Through Halting a Harsh Conservative Social Experiment, This Budget Definitively Outlines How the Labour Party Will Wage the Battle to Renew Britain
Yesterday, the chancellor, Rachel Reeves, delivered a Labour budget. The public have been asking for Labour’s purpose and values to be more clearly articulated. By way of the decisions made – a transition to a more equitable tax system, targeting wealth to fund tackling child poverty, quality public services and the cost of living – we have unequivocally demonstrated what we believe in.
This is why Labour MPs cheered in the Commons, and it’s why we are ready for the fights to come. And it’s why the cries from the conservative side began right away.
The Main Political Divide in UK Politics
The primary division in British politics is once again on the economy. On the one side Labour, who aim to change it so it helps everyday working people, and on the other, our opponents, who favor the status quo and the failed doctrine of the past. We must now confront, and win, the argument.
The Tories had 14 years to resolve things and instead, by any measure, they got far more dire. Their doctrinaire austerity and supply-side economics – tax cuts for the wealthy, reducing investment (causing us with poor productivity and wages), and neglecting to support young people after the pandemic – didn’t work.
Legacy of Failure Under the Former Government
Quality of life fell by the largest margin since records began, child poverty reached record levels, NHS waiting lists in England were the highest on record, wages remained flat, a housing crisis became entrenched, young people affected by Covid were left on the scrapheap. The history of failure goes on.
A single budget alone can’t fix everything, so Labour has a long-term plan for renewal and for restructuring the country. And we have to go out and keep making the case for why our strategy will yield benefits.
Social Security and Child Poverty
Under the Tories, welfare spending rose substantially. As did child poverty, because they didn’t address the root causes: low pay, high housing costs, significant inequalities in education, health and regions. The state ends up paying more to manage the effects instead of the cure.
That’s why we are building more social housing than for a generation, increasing wages and enhanced protections for workers, greatly increasing investment in infrastructure and new industries, getting waiting lists down and lowering the costs of childcare and energy as we drive for clean power.
Removing the Two-Child Limit
This is also the reason we are completely justified to use this budget to lift the two-child benefit cap.
For eight long years, since it was introduced, low-income families with children have suffered from a unjust social experiment that was branded as fair for working people when it was anything but. Most of the families affected by it have a parent in work.
It has only served to push 300,000 more children into poverty – which, ultimately, costs us more, as well as being callous and immoral.
Real Impact in Local Areas
From experience from my own constituency – where over 5,000 children will be raised out of poverty as a result of abolishing the cap – the actual impact it’s had. Children wearing £1 wellies as school shoes, children going to bed hungry and cold, living in cramped, mouldy homes, parents during the holidays depending on food banks for a simple meal or small gift for their kids.
I also see the impact on schools, teachers, social workers, doctors and charities who are already overburdened but have to divert time and resources to supporting children who are living with the consequences of deep poverty.
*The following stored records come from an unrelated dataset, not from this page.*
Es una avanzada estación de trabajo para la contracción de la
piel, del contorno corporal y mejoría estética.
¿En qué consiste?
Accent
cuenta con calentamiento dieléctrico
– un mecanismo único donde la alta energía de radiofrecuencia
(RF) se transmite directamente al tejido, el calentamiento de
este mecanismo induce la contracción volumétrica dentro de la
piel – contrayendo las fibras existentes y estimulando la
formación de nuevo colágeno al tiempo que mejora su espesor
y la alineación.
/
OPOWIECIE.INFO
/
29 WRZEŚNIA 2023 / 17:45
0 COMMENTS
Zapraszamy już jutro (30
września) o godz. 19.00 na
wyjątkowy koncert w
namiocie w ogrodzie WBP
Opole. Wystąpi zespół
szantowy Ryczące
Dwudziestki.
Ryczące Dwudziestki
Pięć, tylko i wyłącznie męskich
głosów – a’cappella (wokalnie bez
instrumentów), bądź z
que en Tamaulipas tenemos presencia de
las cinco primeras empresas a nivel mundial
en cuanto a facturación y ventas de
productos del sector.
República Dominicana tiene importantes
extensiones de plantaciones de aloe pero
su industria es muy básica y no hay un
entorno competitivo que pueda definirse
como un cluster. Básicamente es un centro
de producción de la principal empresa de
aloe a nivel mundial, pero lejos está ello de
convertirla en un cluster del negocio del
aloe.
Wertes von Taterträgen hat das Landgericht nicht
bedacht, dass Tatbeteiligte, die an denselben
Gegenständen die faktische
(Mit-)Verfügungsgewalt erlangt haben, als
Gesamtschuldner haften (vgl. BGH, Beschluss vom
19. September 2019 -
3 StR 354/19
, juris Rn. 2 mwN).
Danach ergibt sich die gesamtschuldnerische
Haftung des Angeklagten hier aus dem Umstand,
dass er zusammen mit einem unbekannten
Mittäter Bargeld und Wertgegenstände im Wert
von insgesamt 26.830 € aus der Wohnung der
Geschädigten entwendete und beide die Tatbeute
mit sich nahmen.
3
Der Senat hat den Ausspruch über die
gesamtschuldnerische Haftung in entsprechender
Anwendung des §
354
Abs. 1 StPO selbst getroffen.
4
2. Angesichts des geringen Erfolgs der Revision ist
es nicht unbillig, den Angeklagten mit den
Long-Term Consequences of Child Poverty
Just a quarter of pupils from the poorest families achieve five good GCSEs, compared with nearly three in four among wealthier families. This sets them up for the disadvantages they face during their lives: unrealized potential, financial struggles and poor health. Children who were raised in poverty are more likely to be unemployed or poor as adults.
Confronting child poverty isn’t just a moral imperative, it is a long-term investment. Poverty costs the economy significantly more than the £3bn cost of removing the two-child cap, or extending free school meals.
That’s why we acted promptly in the budget, despite the challenging economic context. Every day with this cap in place sees over a hundred extra children pushed into poverty. The effects of lifting it won’t happen overnight either, so acting early in the parliament was crucial.
The cap was a symbol to 14 years of unsuccessful rightwing ideology. Now it is gone.
Equitable Financing for Measures
We, as Labour, can also be clear that these initiatives are being paid for in a just way – from a new gaming tax, closing tax loopholes and a new “mansion tax”.
Final Thoughts
Equity and direction – that’s how we will win the battle of ideas. This budget is a definitive statement that we won the election as Labour, and will lead as Labour. As I consistently said during my campaign to become deputy leader, we must seize back the political megaphone and define the narrative more strongly about what’s truly flawed with the country and how we are fixing it. We’ve certainly done that this week.
So let’s keep hold of it and win this fight about how we will renew Britain and tackle the deep inequalities impeding progress.